Although the EWMA control chart can provide greater sensitivity to small shifts, it is not as effective as the Shewhart chart, where the shifts in the process mean level are relatively large due to the inertia problem . In actual applications, such as monitoring of wind turbines, the shift of the residuals from the NCPM is unknown, which might cause the insufficiency of the EWMA control chart if the larger shift appears. To overcome the inertia problem, Capizzi and Masarotto  first presented an adaptive EWMA (AEWMA) by adaptively adjusting the weight on past observations according to a function of the prediction error. Later, Shu  extended the idea of the AEWMA chart on monitoring process locations to the case of monitoring process dispersion. The AEWMA chart is a smooth combination of the Shewhart and EWMA charts; thus, it can reduce the inertia problem. Using the examples on capsule weights and simulated data, both Capizzi and Masarotto  and Shu  showed that the AEWMA control chart is able to offer an overall good detection performance against shifts of different sizes. However, in the CM of wind turbines, the residual data would be more complicated, and the possibility of the AEWMA control chart holding a better performance than the EWMA chart is still unknown. To the authors’ knowledge, the AEWMA control chart has not been used in the CM of wind turbines in the open literature.

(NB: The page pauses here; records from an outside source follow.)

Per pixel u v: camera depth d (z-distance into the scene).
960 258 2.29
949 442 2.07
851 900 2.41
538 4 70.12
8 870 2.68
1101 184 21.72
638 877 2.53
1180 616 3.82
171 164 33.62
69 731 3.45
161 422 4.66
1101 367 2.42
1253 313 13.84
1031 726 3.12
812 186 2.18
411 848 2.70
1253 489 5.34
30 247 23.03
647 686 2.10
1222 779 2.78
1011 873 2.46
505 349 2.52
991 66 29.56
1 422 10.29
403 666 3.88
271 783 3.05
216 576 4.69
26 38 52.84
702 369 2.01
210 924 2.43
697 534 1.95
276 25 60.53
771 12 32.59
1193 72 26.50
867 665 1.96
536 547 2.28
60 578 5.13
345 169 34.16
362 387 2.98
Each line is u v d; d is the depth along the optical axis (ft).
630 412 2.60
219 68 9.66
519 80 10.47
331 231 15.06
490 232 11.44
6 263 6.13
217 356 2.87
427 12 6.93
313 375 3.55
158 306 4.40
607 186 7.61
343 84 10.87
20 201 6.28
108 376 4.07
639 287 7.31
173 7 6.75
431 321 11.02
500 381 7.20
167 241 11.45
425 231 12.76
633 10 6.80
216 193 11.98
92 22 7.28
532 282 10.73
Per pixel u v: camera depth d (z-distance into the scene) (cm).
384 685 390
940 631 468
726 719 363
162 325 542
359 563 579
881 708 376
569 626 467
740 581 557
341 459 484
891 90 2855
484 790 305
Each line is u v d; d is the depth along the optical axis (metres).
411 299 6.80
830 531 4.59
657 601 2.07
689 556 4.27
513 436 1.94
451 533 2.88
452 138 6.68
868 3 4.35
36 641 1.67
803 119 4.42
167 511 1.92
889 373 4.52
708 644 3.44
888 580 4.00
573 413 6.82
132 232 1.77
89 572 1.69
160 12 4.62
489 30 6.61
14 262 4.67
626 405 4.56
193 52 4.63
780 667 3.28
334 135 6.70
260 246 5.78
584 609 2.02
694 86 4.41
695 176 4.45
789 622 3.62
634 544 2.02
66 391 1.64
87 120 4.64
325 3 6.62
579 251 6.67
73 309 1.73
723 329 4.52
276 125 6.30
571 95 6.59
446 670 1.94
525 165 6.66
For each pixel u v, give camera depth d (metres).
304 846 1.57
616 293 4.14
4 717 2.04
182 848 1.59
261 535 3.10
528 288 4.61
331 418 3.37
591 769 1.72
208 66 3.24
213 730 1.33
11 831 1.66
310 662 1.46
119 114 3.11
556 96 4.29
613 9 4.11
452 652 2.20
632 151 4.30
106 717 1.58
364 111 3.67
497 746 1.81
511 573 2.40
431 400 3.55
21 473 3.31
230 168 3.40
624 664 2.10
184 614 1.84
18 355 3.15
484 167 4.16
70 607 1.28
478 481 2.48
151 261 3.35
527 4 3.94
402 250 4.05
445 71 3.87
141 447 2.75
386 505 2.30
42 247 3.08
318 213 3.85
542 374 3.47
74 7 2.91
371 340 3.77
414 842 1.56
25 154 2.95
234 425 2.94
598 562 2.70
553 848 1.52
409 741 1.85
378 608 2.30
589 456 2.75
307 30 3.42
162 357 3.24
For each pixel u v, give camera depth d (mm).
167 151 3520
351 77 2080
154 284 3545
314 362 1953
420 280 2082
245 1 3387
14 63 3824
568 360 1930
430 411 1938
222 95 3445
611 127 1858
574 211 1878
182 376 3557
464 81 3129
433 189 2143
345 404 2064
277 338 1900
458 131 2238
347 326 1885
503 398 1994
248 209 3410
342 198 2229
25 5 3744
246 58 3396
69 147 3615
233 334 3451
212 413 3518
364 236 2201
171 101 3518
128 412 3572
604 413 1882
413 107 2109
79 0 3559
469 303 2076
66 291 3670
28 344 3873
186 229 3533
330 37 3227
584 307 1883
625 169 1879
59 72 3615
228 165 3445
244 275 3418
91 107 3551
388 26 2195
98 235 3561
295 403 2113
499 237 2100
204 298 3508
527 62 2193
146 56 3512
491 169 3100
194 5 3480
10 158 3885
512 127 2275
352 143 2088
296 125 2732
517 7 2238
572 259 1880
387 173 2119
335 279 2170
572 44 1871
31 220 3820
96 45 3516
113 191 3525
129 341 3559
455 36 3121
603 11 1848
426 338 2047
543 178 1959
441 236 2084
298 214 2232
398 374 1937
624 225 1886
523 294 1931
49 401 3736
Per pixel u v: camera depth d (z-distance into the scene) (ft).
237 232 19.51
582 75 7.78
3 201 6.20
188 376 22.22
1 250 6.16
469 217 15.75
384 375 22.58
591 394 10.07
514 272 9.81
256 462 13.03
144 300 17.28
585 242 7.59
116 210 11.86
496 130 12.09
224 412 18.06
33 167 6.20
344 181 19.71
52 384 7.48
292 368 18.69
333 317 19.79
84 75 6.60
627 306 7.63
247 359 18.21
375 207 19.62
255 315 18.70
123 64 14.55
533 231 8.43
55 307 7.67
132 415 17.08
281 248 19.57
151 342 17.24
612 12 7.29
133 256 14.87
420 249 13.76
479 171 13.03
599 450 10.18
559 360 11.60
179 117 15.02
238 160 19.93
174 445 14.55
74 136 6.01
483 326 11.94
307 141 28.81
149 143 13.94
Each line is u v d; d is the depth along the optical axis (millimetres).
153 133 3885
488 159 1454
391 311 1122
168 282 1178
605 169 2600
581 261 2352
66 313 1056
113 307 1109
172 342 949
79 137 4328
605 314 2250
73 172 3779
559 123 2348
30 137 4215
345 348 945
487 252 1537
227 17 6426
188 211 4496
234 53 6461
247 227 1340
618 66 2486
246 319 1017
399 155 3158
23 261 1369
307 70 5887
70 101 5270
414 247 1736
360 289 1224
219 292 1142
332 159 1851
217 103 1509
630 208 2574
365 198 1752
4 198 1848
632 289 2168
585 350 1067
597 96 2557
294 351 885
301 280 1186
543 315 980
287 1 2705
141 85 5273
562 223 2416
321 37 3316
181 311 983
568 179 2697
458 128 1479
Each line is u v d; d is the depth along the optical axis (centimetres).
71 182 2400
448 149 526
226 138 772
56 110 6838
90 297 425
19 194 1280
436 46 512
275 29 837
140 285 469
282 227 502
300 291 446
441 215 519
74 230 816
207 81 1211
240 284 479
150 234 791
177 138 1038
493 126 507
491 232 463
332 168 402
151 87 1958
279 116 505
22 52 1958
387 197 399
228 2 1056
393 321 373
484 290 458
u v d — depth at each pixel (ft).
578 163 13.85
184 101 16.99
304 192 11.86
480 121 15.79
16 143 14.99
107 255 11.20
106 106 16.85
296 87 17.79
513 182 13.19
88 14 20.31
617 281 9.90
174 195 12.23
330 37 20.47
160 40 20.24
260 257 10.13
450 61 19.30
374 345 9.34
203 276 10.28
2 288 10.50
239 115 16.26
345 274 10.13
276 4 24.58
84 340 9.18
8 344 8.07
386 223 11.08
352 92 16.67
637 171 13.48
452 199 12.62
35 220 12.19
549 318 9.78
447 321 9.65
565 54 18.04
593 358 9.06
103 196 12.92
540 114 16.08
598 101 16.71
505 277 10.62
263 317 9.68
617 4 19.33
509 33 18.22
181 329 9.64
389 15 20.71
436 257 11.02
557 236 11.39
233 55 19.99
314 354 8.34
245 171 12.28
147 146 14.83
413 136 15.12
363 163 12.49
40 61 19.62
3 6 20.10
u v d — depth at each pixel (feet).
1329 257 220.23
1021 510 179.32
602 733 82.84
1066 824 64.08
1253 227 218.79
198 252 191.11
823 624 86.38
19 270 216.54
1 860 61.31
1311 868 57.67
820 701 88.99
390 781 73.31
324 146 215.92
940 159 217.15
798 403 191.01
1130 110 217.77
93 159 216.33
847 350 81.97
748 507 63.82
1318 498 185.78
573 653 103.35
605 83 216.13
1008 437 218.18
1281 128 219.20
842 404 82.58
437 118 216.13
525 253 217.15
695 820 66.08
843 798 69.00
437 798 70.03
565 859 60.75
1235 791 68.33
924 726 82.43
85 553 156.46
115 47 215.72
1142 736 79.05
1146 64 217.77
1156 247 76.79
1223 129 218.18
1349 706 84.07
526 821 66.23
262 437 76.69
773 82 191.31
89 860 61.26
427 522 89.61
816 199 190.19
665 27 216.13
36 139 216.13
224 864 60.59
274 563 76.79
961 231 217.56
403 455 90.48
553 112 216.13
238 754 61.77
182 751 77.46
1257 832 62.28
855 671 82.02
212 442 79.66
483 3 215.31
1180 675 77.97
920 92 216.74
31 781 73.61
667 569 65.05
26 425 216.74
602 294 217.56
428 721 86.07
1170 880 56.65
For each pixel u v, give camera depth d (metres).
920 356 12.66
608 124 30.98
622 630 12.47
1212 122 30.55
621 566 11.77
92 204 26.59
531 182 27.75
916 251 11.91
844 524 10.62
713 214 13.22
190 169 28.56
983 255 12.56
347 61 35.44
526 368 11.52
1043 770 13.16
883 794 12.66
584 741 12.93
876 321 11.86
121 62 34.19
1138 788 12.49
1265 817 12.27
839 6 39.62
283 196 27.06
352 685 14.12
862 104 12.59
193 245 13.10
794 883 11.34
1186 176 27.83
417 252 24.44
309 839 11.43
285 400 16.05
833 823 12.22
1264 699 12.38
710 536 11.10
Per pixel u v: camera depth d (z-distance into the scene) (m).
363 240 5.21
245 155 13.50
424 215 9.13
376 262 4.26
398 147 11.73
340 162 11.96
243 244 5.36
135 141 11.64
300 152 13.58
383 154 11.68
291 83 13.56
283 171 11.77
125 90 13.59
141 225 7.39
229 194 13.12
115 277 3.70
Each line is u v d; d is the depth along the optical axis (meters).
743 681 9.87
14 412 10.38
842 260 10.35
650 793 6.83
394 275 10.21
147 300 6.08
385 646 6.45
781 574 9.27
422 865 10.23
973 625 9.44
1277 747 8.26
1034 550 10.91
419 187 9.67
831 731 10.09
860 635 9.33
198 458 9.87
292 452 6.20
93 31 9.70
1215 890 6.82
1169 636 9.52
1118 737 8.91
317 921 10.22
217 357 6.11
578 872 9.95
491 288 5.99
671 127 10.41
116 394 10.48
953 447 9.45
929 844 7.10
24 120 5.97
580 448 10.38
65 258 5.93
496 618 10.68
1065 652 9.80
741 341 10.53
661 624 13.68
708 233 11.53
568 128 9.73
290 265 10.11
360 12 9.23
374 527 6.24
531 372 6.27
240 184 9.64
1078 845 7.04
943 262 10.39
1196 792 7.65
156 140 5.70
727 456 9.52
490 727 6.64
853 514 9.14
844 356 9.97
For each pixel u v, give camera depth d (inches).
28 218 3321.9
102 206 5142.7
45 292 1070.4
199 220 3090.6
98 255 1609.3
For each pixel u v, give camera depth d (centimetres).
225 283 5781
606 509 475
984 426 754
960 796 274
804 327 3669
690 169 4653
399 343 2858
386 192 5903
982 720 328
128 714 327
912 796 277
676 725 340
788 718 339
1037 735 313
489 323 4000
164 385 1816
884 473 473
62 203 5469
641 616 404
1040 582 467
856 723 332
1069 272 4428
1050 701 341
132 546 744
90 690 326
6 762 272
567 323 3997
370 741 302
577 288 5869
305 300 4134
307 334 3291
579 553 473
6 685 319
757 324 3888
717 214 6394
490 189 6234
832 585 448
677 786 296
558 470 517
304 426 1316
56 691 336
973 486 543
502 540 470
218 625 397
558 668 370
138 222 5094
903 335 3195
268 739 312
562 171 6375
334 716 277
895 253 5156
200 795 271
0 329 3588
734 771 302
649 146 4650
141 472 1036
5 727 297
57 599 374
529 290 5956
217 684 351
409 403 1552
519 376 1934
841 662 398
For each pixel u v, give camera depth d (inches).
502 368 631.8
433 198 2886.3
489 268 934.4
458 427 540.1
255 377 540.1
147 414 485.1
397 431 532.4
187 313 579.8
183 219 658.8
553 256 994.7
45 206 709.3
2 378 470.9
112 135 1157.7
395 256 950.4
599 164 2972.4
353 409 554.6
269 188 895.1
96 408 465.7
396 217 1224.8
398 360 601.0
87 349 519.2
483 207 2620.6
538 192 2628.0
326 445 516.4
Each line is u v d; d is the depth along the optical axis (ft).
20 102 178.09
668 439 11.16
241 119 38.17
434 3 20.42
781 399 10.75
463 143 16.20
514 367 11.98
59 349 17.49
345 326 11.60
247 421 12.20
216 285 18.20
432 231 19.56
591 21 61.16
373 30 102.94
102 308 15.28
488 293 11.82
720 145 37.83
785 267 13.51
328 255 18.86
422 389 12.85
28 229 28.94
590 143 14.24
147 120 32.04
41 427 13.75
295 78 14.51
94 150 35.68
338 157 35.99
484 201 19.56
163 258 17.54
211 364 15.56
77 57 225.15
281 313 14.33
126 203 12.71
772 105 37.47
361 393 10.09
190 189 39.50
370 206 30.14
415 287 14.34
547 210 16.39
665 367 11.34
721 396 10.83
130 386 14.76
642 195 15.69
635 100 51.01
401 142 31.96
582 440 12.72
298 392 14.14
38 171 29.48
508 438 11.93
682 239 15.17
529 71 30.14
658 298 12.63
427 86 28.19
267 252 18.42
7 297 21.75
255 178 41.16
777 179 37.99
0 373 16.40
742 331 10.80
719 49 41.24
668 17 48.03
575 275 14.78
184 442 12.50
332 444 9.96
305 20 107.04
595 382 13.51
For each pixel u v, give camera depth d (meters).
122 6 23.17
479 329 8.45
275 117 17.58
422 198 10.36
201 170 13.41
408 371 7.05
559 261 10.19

In actual engineering, it is not only expected to alarm an abnormal state as early as possible, but determining the cause and location of the abnormal state is also expected. Since the SCADA system records condition parameters of the main components of wind turbines (e.g., the blade, gearbox, main bearing, and generator), the components with the abnormal state might be identified by modeling the control charts of these multivariate conditional parameters. Lately, Yang et al.  used the MEWMA to determine which components are likely to contribute to the fault. Their results showed that the MEWMA has a good potential in locating anomaly. The limitation of Yang et al.’s study  is that only specified values of MEWMA parameters were tested, indicating that the presented MEWMA might not be the optimal control chart. The optimal design of MEWMA should be conducted to fully realize the potential of the MEWMA in the CM of wind turbines.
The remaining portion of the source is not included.